Why are Women Expected to Spread their Legs to Prove their Skills?

by Veena Bakshi

It was the year 2004.

I had just stepped out of advertising film production and decided to try my luck with directing feature films. One attempt in 2002 had gone horribly wrong. But I steeled myself and decided to try again – this time with a very old friend, someone my family treated as a family member, who had recently turned producer.

He agreed to produce it, but said the script needed certain changes because it wasn’t ‘Bollywood enough’. A writer (well-known today) was brought in to do so – and she ruined my story. I felt powerless and helpless. An inner voice kept telling me to run, but I didn’t. I wish now that I had had the guts then to listen to that inner voice. Coming from the fairly protected world of ad films, I wasn’t street smart enough to deal with Bollywood. I went along with whatever was happening.

One by one, the actors I wanted to work with were sidelined. I was told not to worry because this happened all the time. I lost friends. The technicians I wanted to work with were sidelined. Only the cameraman was my choice. He too turned later but that is another story.

I noticed that the producer would make me work late, sometimes alone with him in the office. He would make crude sexual jokes all the time. One day I even noticed him standing by his table gently rubbing himself on the corner of the table while we were discussing casting. I ignored it all, telling myself that all I had to do was concentrate on my film.

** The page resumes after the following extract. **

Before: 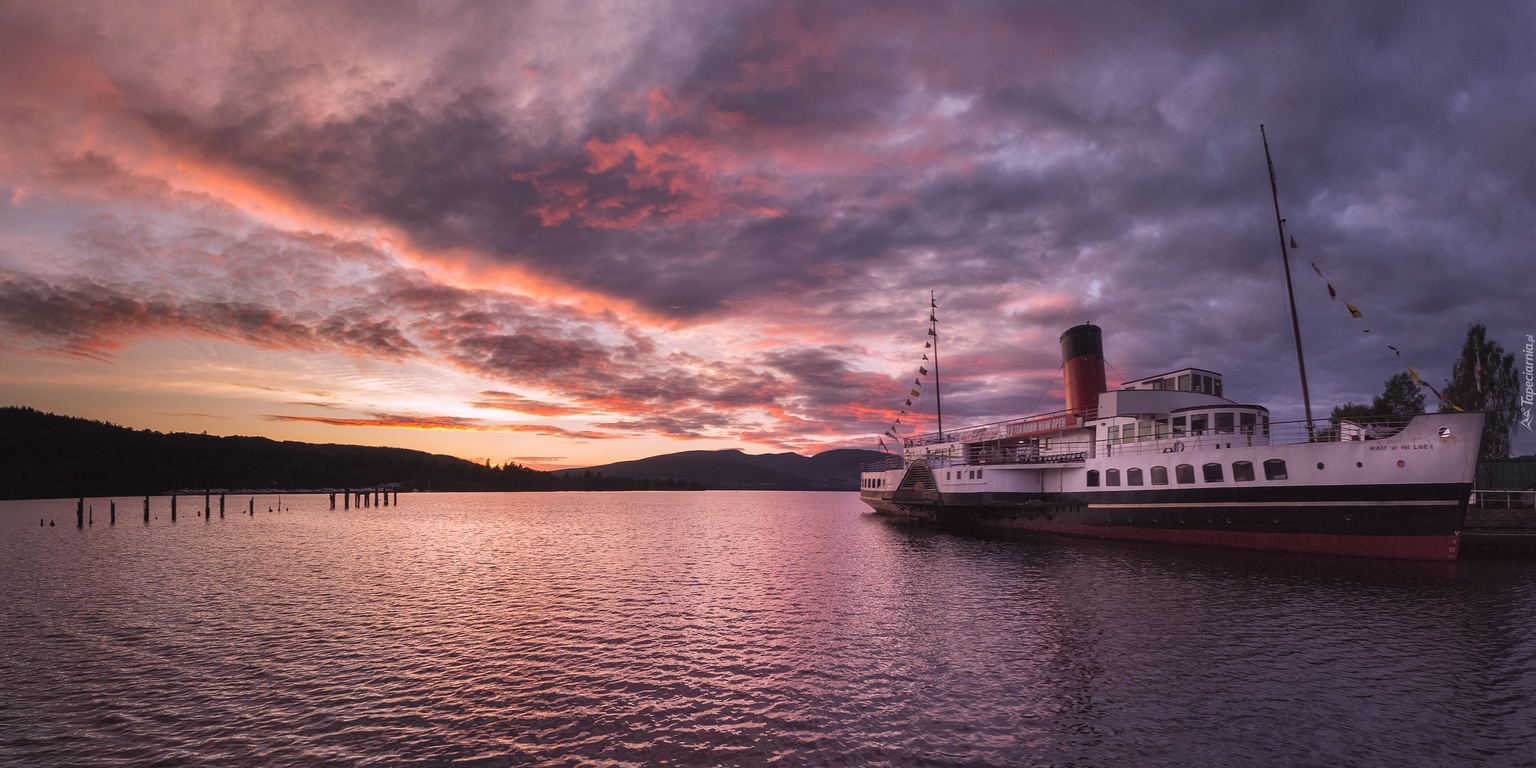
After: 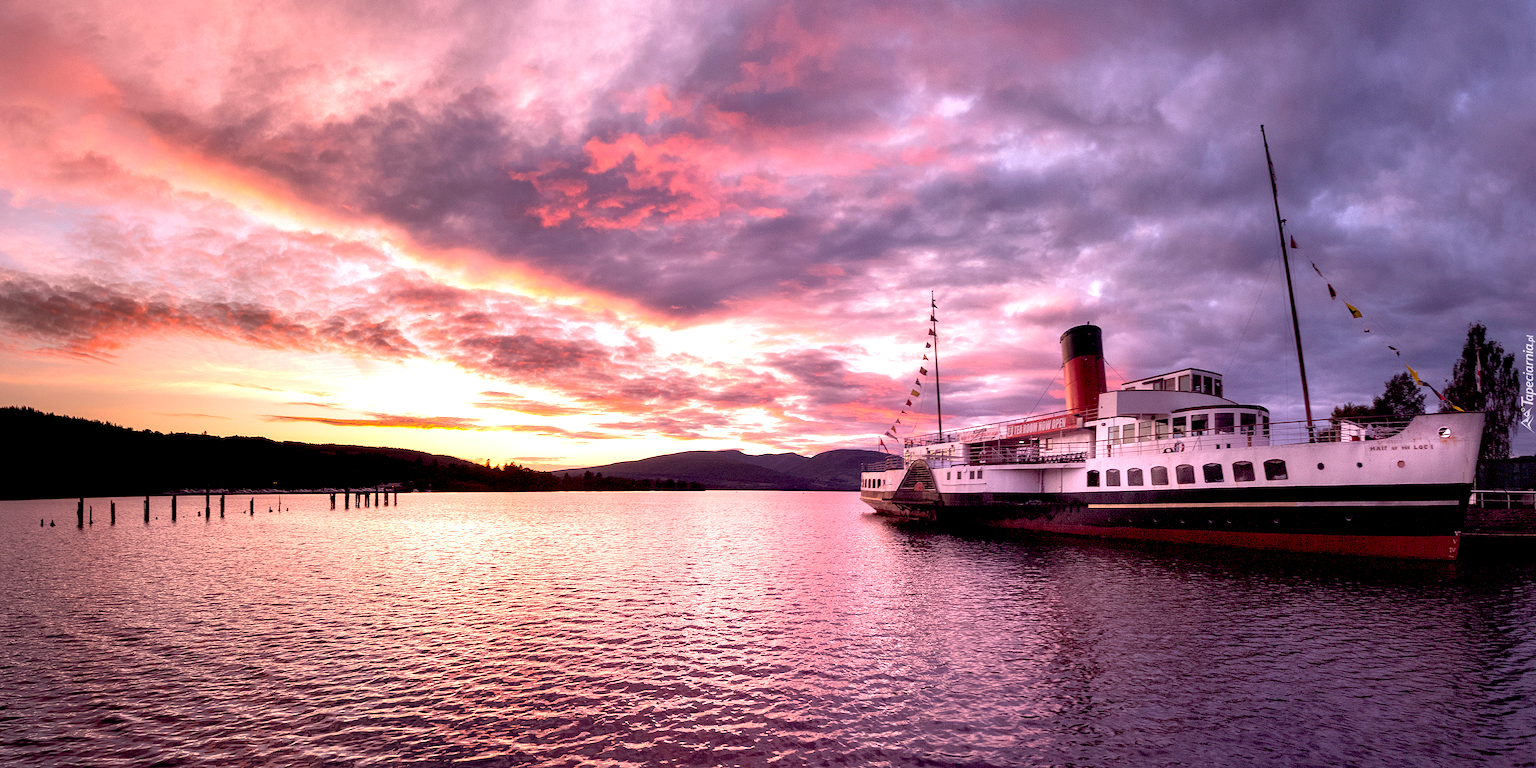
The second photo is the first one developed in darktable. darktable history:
exposure: black level correction 0.011, exposure 1.088 EV, compensate exposure bias true, compensate highlight preservation false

Soon, new actors were on board. The lead actor was a man who is soon going to be eulogised in an upcoming film in a few days despite being a gun runner.

The harassment didn't end. Another actor came on board – he was a B-grade actor then and is a nobody today. One day he was visiting the producer's office and was “resting” in another cabin, where I was asked to go and discuss his character with him. I found myself sitting in this room, trying to do just that. Obviously uninterested, he asked me if I was married, to which I said I wasn’t. Laughingly, he asked me if I minded ‘some fun’. I left the room and went back to the producer and found him, his two cronies and a production guy smiling, looking guilty. Did I tell you there were CCTV cameras all over the office with the display in the producer's cabin?

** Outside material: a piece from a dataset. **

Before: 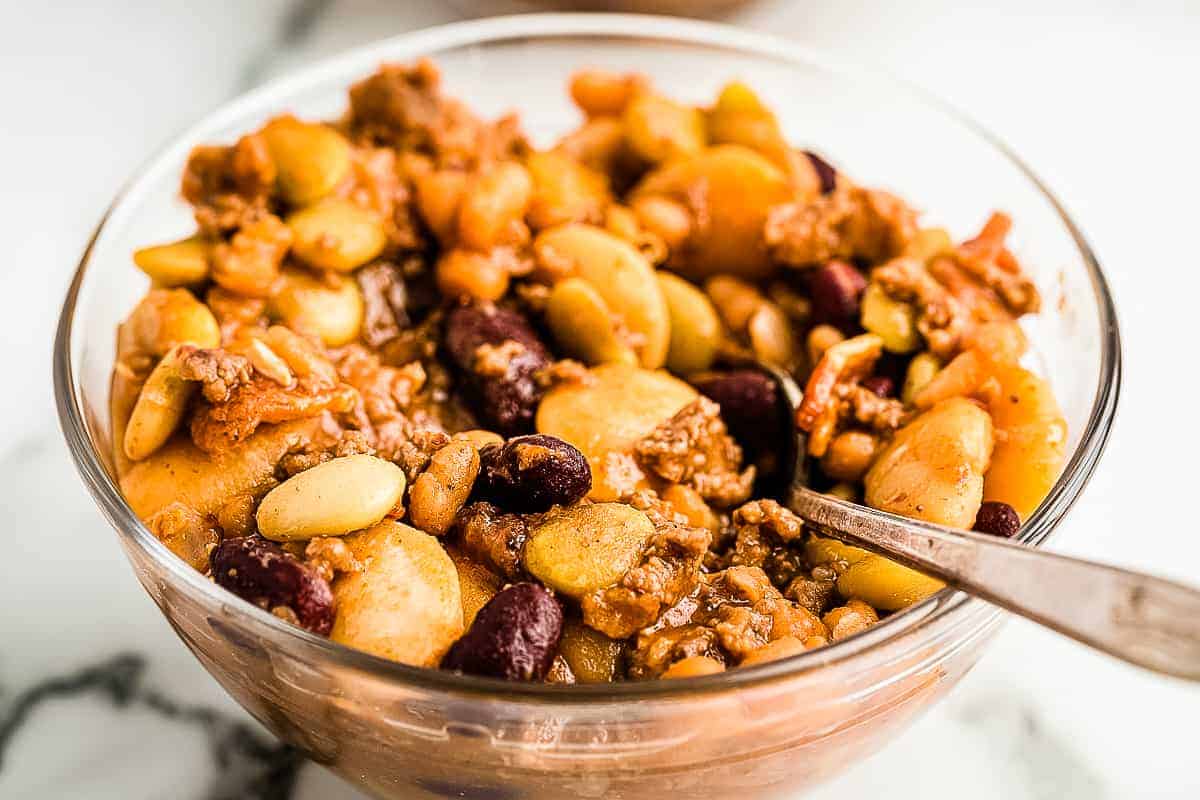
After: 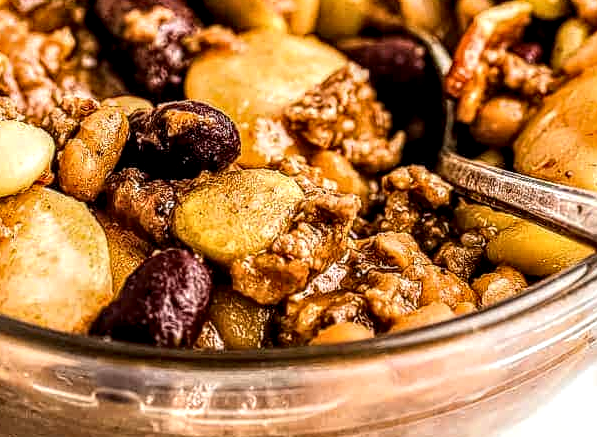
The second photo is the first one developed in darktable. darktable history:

We went to Romania to shoot, even though I wanted to shoot in Pondicherry. It was a nightmare.

The writer and the producer colluded in not giving me scenes on time. They would change scenes at the last minute and interfere in everything that I planned. The choreographer was given more importance than the film! Song picturisation became a priority.

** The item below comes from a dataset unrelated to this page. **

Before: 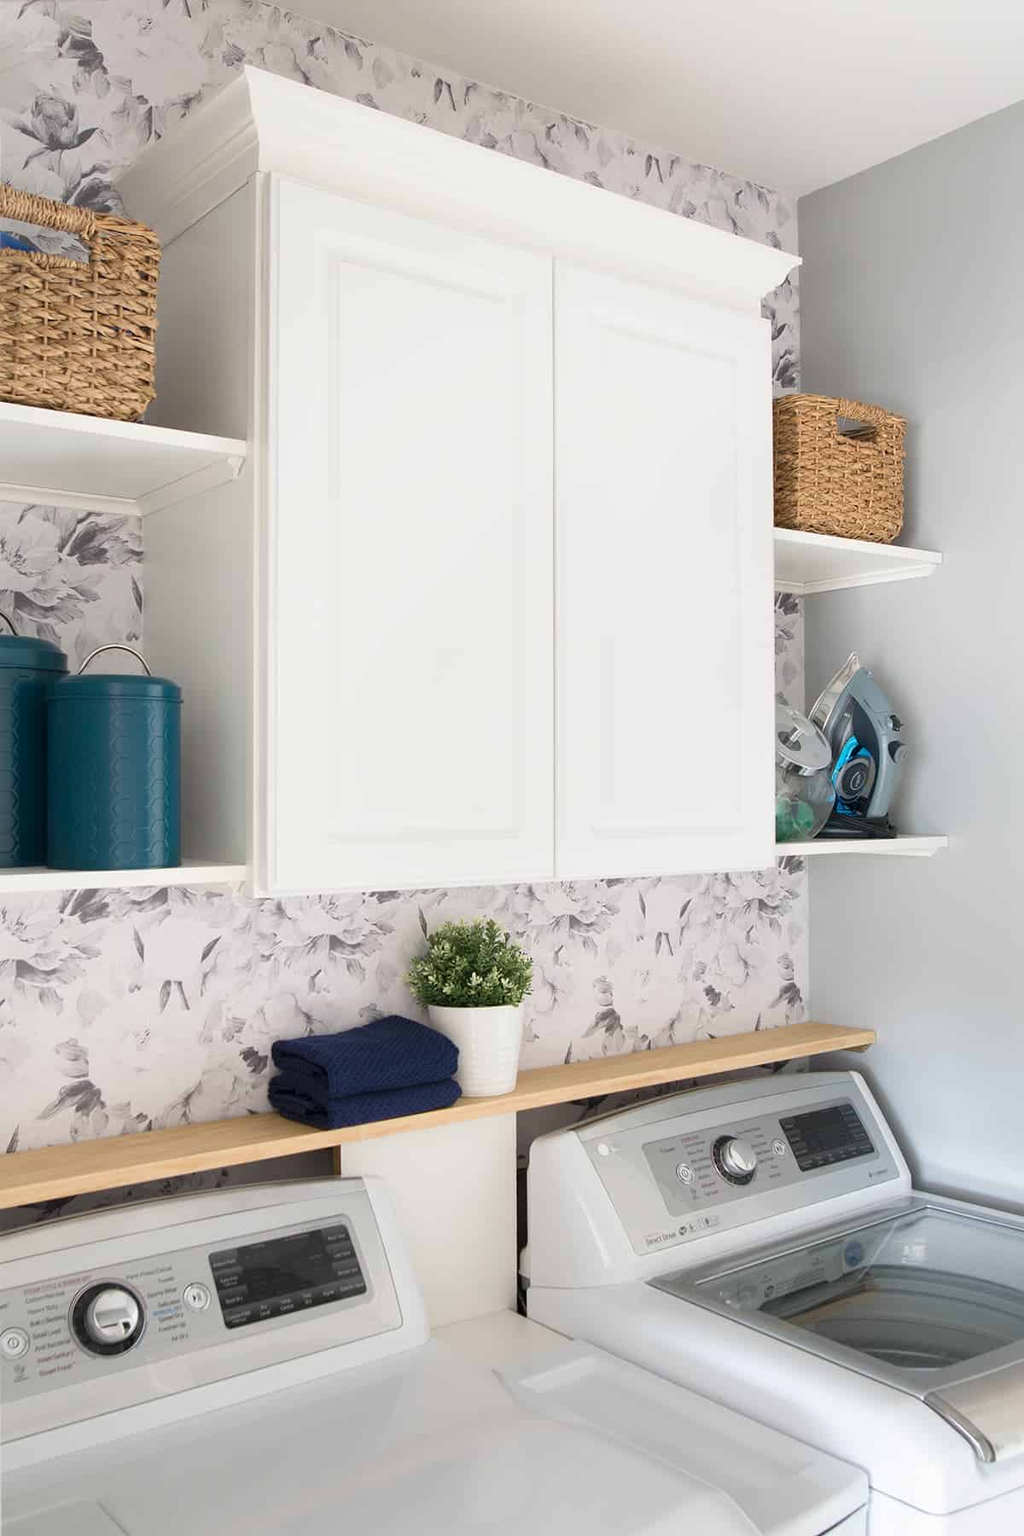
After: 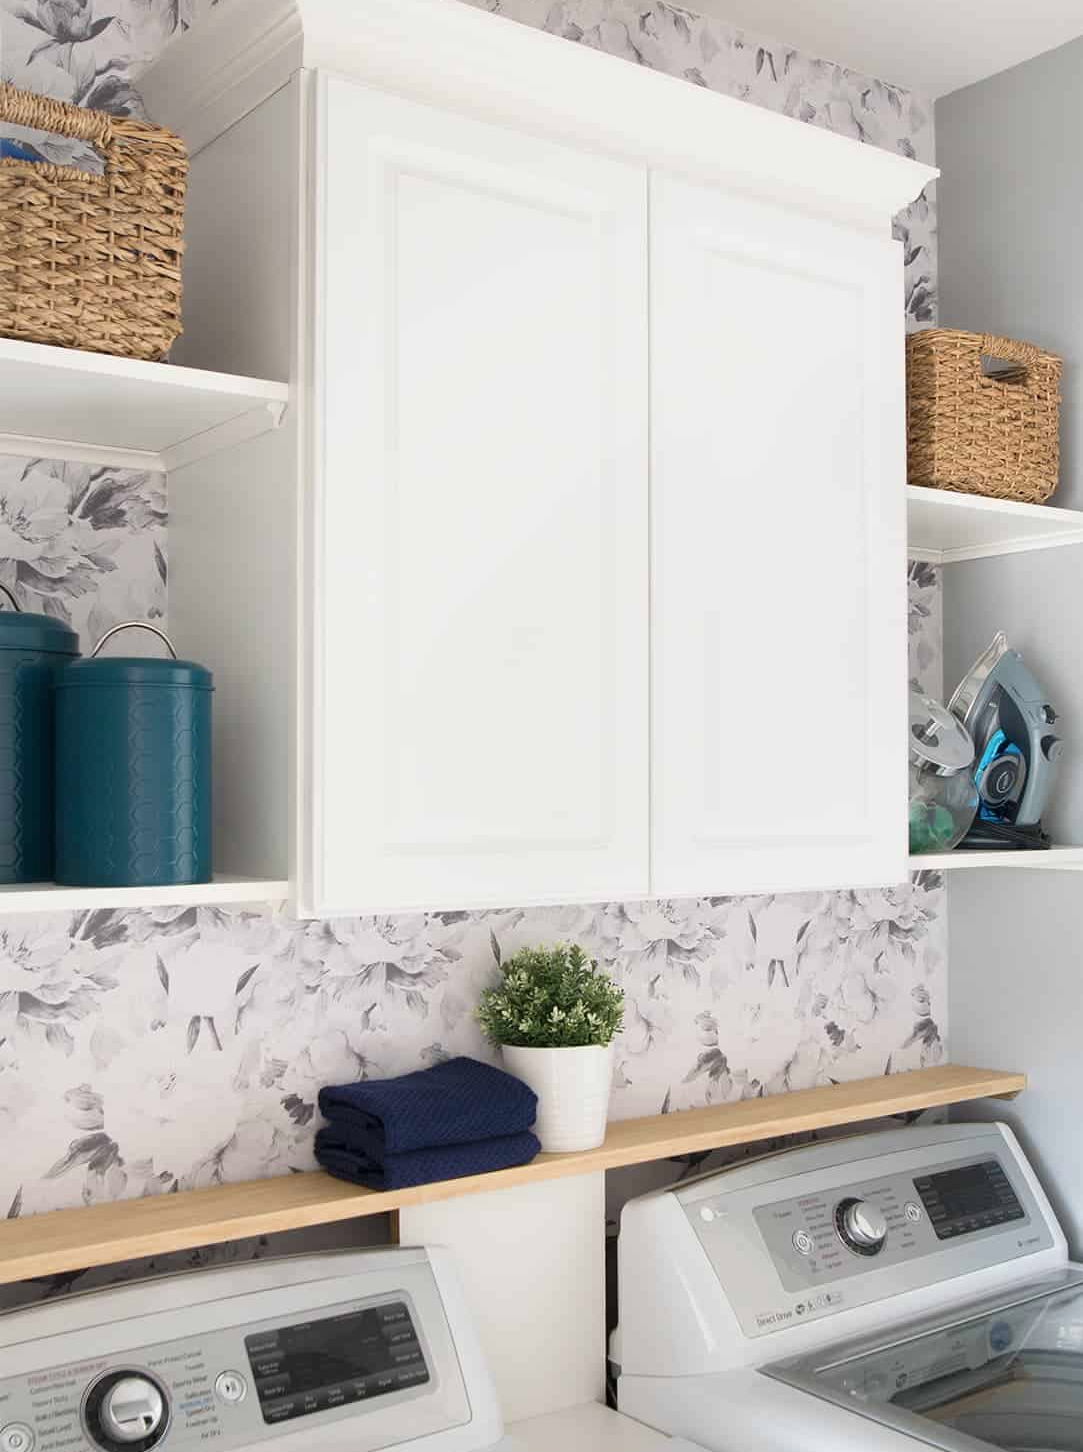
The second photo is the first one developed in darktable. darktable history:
crop: top 7.398%, right 9.711%, bottom 11.913%
contrast brightness saturation: contrast 0.011, saturation -0.065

I didn't know, but stories were being printed in trade magazines in India, that I was a bad director who didn’t know direction and was quarreling with everyone in the unit. The only saving grace was that the Romanian crew stuck with me through thick and thin.

One day I was told to leave the film. The reason the producer gave me was that I hadn’t ‘entertained’ the actors, and if I had just done that, nothing of this sort would have happened.

The penny dropped. The character briefing in the cabin; the late night scene briefing meetings; the ‘why don’t you go to the main actor's hotel and discuss the work with him?’ had all been ruses to make me do just that.

I came back to India. They continued shooting. My Chief AD had been coerced into finishing the shoot. My DoP stayed on to shoot. I never felt more cheated in my life.

I lost five years of my life after that as nobody wanted to work with me thanks to all the bad publicity I had gotten. The only good part was that I learned who my true friends were – definitely not some of Bollywood's celebrated directors today! They ran the other way from me as they had their careers to secure.

So when I heard Saroj Khan say that ‘at least Bollywood gives you work after rape’, I thought it was a very sad statement on both the men and women of this industry. It becomes a bloody way of life. And when you refuse to become a part of it you are out! Why is it that women are expected to spread their legs to prove their skills?

I have often thought long and hard, is that what the writer of that film did? Slept her way through? This is the reality of Bollywood.